Should you keep paying your mortgage on a home that's dwindling in value?

No way, say an increasing number of underwater homeowners who are voluntarily choosing to "walk away" from their home loans, a practice known as "strategic default."...

The profile of a typical strategic defaulter is not what you'd expect, said Peter Ticktin, a Florida-based attorney, whose firm is handling 3,000 foreclosure cases.

"Because they borrowed money and stopped paying their loans, you would think they're deadbeats -- but it's not like that," Ticktin said.

In fact, most are good credit risks with high FICO scores, according to Andrew Jennings, chief analytics officer at Fair Isaac (FICO), the company behind FICO...

"Strategic default can be a financially sophisticated thing to do," said Mark Fleming, chief economist for CoreLogic, the financial analytics company. "And it makes sense that more financially savvy people do it. They may treat their mortgages like they would their investment portfolios -- in a financially ruthless manner."


In this world where politically correct speech has many people watching exactly what they say--and which only heightens the truth of "words mean things"--I think it's a travesty that this practice is called a "strategic default." They should be called "strategic deadbeats."

Or, really, just "deadbeats." Using the word "strategic" makes it sound less bad when it's really worse.

Seriously, do you know what's worse than someone that fails to pay their debts when they don't have the money? I'll tell you: Someone that fails to pay their debts when they do have the money.

In the case of a "strategic deadbeat," the deadbeat borrows money to buy a house, and the value of the house goes down. So the deadbeat says to the person that trusted him with the loan, "I know I borrowed hundreds of thousands of dollars from you, but I made a bad gamble with that money. I'm not going to pay back what I owe, instead I'm just going to leave you with this house that's worth less than what I owe. Good luck maintaining it and selling it."

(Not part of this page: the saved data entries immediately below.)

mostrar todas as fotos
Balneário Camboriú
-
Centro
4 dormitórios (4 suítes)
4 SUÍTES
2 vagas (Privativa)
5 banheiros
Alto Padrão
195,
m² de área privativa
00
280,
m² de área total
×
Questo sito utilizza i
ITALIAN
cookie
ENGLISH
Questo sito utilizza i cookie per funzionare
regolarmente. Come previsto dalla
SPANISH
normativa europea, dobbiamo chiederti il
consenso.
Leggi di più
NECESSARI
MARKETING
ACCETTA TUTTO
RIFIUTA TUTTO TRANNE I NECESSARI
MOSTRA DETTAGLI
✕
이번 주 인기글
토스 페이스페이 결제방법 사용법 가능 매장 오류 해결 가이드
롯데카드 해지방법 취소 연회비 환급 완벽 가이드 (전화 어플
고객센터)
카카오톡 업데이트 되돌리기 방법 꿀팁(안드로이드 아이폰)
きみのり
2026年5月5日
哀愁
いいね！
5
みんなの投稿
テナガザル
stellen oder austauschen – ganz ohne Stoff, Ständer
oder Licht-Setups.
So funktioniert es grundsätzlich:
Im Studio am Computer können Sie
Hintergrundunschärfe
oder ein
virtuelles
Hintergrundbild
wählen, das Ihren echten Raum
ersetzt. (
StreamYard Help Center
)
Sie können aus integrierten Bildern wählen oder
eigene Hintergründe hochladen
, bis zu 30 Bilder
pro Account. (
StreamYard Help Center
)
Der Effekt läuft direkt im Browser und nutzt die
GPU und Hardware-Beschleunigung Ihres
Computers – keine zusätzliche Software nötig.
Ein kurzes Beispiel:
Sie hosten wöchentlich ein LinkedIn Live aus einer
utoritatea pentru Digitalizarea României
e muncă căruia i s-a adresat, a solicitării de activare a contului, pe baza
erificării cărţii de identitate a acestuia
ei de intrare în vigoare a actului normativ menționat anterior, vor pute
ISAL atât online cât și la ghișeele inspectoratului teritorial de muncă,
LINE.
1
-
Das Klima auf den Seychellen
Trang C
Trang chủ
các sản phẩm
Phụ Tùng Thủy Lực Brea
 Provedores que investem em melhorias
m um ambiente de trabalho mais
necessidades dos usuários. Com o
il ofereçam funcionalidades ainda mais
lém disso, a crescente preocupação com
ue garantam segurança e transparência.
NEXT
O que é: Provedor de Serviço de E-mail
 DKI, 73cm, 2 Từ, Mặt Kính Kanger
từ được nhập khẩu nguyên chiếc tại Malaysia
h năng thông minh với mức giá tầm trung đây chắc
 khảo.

Let's personalize this a little: What if someone you don't know asks to borrow $1000. You want to make a little money so you pull his credit report and it turns out he appears to be a good risk. You loan him $1000 in cash. He takes that cash and buys a thousand lottery tickets and loses. He then informs you that there's no point in him paying you back because the lottery tickets are worth less than what he owes. So he drops the useless lottery tickets on your doorstep and refuses to pay you back.

Yep, that's a deadbeat. Doesn't matter what his FICO score says, he's a deadbeat.

In fact, he's more of a deadbeat than someone who borrows the $1000 and is simply unable to pay it back because they lost their job. At least there's a reason why that individual isn't making good on his promise.

But someone that has the means to pay back a loan they promised to pay but chooses not to because of their own bad gamble is the ultimate deadbeat. Only a disgusting sense of entitlement and a lack of ethics could drive someone to borrow someone else's money to make an investment and then not make good on that obligation even though he has the means to do so. It's an attitude that says that if the investment goes well, the borrower wins--if the investment goes poorly, the lender loses.

I hope at some point the FICO score is actually modified so that "strategic deadbeats" are penalized even more than those that defaulted due to financial hardships.

I, for one, would consider loaning money in the future to someone who had a great credit history until he fell on hard times during this hard economy. But I would never loan money to someone who has a history of defaulting on debts they are capable of paying, and leaving the lender with the losses of his bad investments.

Closing thought: It will be breathtaking if the country eventually suffers high inflation that drives up the prices of homes and then the strategic deadbeats turn around and try to reclaim "their" homes now that the properties are worth more than the loans. I'd be at a loss for words to describe a person that did that.